**Exercises to complete**
#1 List every parameter named in the docstring of the Decoder's `__init__` method in the translation-model code, with its type and description.
#2 Using the translation-model code, answer each question on its own line:
(a) What does the decoder use to start generating the translated French sentences?
(b) What batch size does the comment on the `input.unsqueeze(0)` line assume?
(c) Which two devices does the Seq2Seq docstring give for running the model?
#3 Pick up the translation-model code right after the `super().__init__()` line in the Seq2Seq class, and carry the class forward from there.
*** Opening of Extract ***
Uses the context vectors to start generating the translated French sentences.

In [10]:
class Decoder(nn.Module):
    def __init__(self, output_dim, emb_dim, hid_dim, n_layers, dropout):
        """
        Decoder initialization.

        Parameters:
        output_dim (int): Size of the output vocabulary.
        emb_dim (int): Size of the embeddings.
        hid_dim (int): Dimensionality of the hidden state and cell state.
        n_layers (int): Number of layers in the LSTM.
        dropout (float): Dropout rate for regularization.
        """
        super().__init__()
        self.output_dim = output_dim  # Target vocabulary size
        self.embedding = nn.Embedding(output_dim, emb_dim)  # Embedding layer
        # Adjust GRU to accept double the layer count
        self.rnn = nn.GRU(emb_dim, hid_dim, n_layers, dropout=dropout)
        self.fc_out = nn.Linear(hid_dim, output_dim)  # Fully connected layer to get the output
        self.dropout = nn.Dropout(dropout)  # Dropout layer for regularization

    def forward(self, input, hidden):
        """
        Forward pass of the decoder.
        The decoder's initial hidden state needs to handle the doubled output 
        from the bidirectional encoder.

        Parameters:
        input (Tensor): Input tensor for the decoder.
        hidden (Tensor): Hidden state from the last time step or the encoder.
        cell (Tensor): Cell state from the last time step or the encoder.

        Returns:
        Tuple[Tensor, Tensor, Tensor]: A tuple containing the output predictions, the new hidden state, and the new cell state.
        """
        input = input.unsqueeze(0)  # Add a batch dimension (batch size is assumed to be 1)
        embedded = self.dropout(self.embedding(input))  # Embed the input word and apply dropout
        output, hidden = self.rnn(embedded, hidden)
        prediction = self.fc_out(output.squeeze(0))  # Pass the GRU output through the linear layer to get predictions
        
        return prediction, hidden # Return the prediction, new hidden state

#### Seq2Seq Wrapper

Manages the data flow from the encoder to the decoder and structures the training process.

In [11]:
class Seq2Seq(nn.Module):
    def __init__(self, encoder, decoder, device):
        """
        Initializes the Seq2Seq model which encompasses an encoder and decoder.

        Parameters:
        encoder (nn.Module): The encoder neural network module.
        decoder (nn.Module): The decoder neural network module.
        device (torch.device): The device to run the model on ('cpu' or 'cuda').
        """
        super().__init__()
*** Close of Extract ***
*** Opening of Input data ***
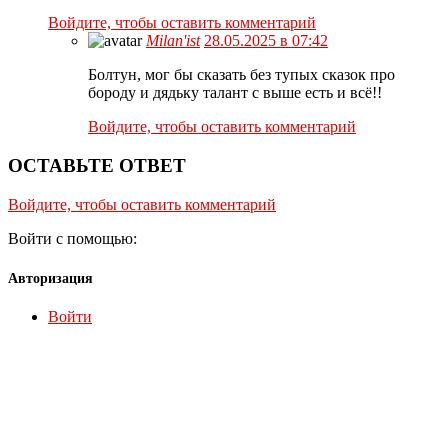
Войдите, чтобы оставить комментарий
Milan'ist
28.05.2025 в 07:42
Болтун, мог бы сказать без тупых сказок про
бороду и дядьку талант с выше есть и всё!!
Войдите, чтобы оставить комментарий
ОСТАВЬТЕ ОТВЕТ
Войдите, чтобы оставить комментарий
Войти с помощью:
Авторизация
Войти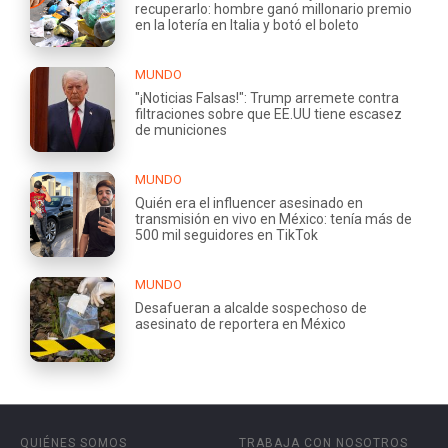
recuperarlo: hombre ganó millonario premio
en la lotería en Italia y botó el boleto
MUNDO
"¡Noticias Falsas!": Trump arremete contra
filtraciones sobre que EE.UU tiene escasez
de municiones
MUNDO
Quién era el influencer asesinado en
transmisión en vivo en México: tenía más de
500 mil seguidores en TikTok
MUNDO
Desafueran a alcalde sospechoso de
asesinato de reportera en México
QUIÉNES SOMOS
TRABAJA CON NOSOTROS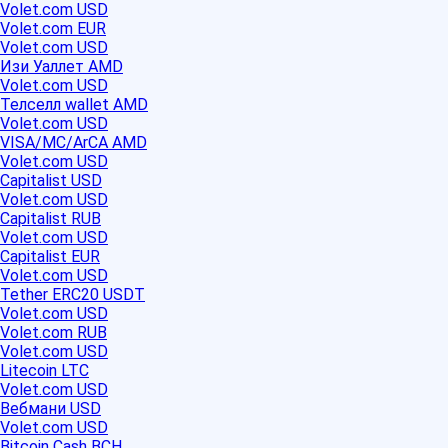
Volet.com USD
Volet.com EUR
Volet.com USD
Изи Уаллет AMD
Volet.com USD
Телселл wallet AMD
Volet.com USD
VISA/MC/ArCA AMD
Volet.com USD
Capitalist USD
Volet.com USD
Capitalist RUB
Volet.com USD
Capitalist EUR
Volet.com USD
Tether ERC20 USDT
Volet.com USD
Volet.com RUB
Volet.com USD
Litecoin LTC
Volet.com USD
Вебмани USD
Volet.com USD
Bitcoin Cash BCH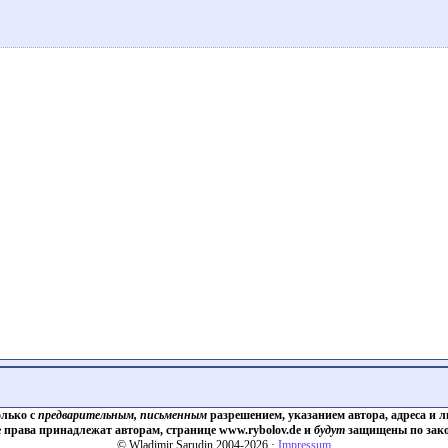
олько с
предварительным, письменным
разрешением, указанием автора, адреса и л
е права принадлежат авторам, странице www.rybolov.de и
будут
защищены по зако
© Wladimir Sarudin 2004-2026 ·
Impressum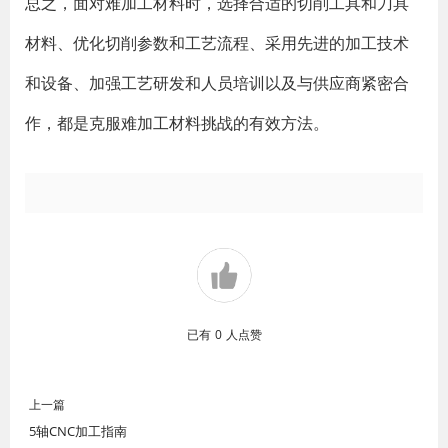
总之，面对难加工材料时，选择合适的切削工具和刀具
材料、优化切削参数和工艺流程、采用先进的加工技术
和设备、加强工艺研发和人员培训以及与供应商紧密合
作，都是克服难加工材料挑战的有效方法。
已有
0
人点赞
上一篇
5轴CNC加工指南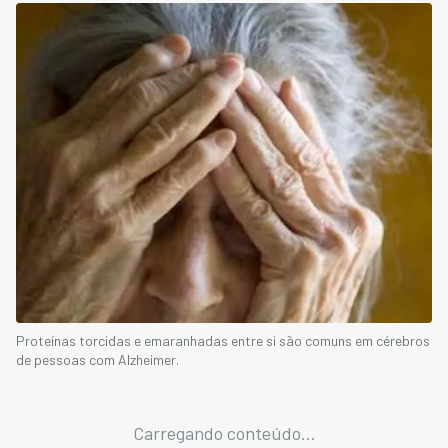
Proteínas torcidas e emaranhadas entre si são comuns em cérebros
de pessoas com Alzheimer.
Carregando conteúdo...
*** Close of Input data ***
**Responses**
#1
- output_dim (int): Size of the output vocabulary.
- emb_dim (int): Size of the embeddings.
- hid_dim (int): Dimensionality of the hidden state and cell state.
- n_layers (int): Number of layers in the LSTM.
- dropout (float): Dropout rate for regularization.

#2
(a) The context vectors.
(b) A batch size of 1.
(c) 'cpu' or 'cuda'.

#3
        self.encoder = encoder  # The RNN/LSTM/GRU encoder module
        self.decoder = decoder  # The RNN/LSTM/GRU decoder module
        self.device = device    # Device on which to perform computations

    def forward(self, src, trg, teacher_forcing_ratio=0.5):
        """
        The forward pass for the Seq2Seq model.

        Parameters:
        src (Tensor): The input tensor containing the source sequence.
        trg (Tensor): The target tensor containing the target sequence.
        teacher_forcing_ratio (float, optional): The probability of using teacher forcing.

        Returns:
        Tensor: The output tensor containing the predicted sequence.
        """
        # Determine the batch size and target sequence length
        trg_len = trg.shape[0]
        batch_size = trg.shape[1]
        trg_vocab_size = self.decoder.output_dim # The size of the target vocabulary
        
        # Initialize a tensor to hold the decoder outputs
        outputs = torch.zeros(trg_len, batch_size, trg_vocab_size).to(self.device)
        
        # Run the source sequence through the encoder
        hidden = self.encoder(src)
        
        # Take the first token of the target sequence as the initial decoder input
        input = trg[1,:]  # Start token
        
        # Iterate over each token in the target sequence
        for t in range(1, trg_len):
            # Run the input and the previous hidden and cell states through the decoder
            output, hidden = self.decoder(input, hidden)
            outputs[t] = output
            
            # Get the highest probability word from the decoder's output
            top1 = output.argmax(1)
            
            # Use the actual next token as the next input (teacher forcing),
            # or use the predicted token (no teacher forcing)
            input = trg[t] if (torch.rand(1) < teacher_forcing_ratio) else top1
            
        return outputs  # Return the tensor containing all the decoder outputs
    
    def loss(self, Y_hat, Y):
        """
        Compute the masked cross-entropy loss, ignoring the padding tokens in the target sequences.

        Args:
        Y_hat (torch.Tensor): Predicted output probabilities from the model (logits).
        Y (torch.Tensor): Ground truth target sequences (indices).

        Returns:
        torch.Tensor: Scalar value of the average loss computed over non-padded tokens.
        """
        # Apply softmax and calculate log probabilities
        log_probs = torch.nn.functional.log_softmax(Y_hat, dim=-1)
        
        # Calculate negative log-likelihood loss with no reduction to keep losses for each element
        l = torch.nn.functional.nll_loss(log_probs.transpose(1, 2), Y, reduction='none')
        
        # Create a mask for padding tokens (0 where Y is padding, 1 elsewhere)
        mask = (Y != self.tgt_pad).type(torch.float32)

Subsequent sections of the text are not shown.